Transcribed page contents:
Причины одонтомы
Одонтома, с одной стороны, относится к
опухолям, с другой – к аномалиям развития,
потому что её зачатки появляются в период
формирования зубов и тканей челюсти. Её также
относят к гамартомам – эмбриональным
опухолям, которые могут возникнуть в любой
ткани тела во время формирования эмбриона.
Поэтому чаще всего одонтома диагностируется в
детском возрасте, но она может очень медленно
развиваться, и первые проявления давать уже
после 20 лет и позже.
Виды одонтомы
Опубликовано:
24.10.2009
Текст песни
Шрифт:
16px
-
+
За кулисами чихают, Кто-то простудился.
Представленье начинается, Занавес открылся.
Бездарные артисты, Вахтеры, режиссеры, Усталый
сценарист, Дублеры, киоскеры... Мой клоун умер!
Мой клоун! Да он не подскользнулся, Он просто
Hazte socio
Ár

==

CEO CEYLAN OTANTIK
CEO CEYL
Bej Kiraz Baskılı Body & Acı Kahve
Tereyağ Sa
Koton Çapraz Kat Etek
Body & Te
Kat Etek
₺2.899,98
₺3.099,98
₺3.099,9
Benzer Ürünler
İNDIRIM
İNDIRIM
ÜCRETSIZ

* * *

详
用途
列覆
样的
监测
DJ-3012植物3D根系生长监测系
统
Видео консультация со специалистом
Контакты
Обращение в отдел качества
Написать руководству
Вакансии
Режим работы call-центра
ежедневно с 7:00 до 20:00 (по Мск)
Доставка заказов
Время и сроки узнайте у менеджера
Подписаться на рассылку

→ Problem to solve:
When you reach the line containing "Причины одонтомы" in the data above, start copying exactly, and stop after the line containing "Поэтому чаще всего одонтома диагностируется в".

→ Task answer:
Причины одонтомы
Одонтома, с одной стороны, относится к
опухолям, с другой – к аномалиям развития,
потому что её зачатки появляются в период
формирования зубов и тканей челюсти. Её также
относят к гамартомам – эмбриональным
опухолям, которые могут возникнуть в любой
ткани тела во время формирования эмбриона.
Поэтому чаще всего одонтома диагностируется в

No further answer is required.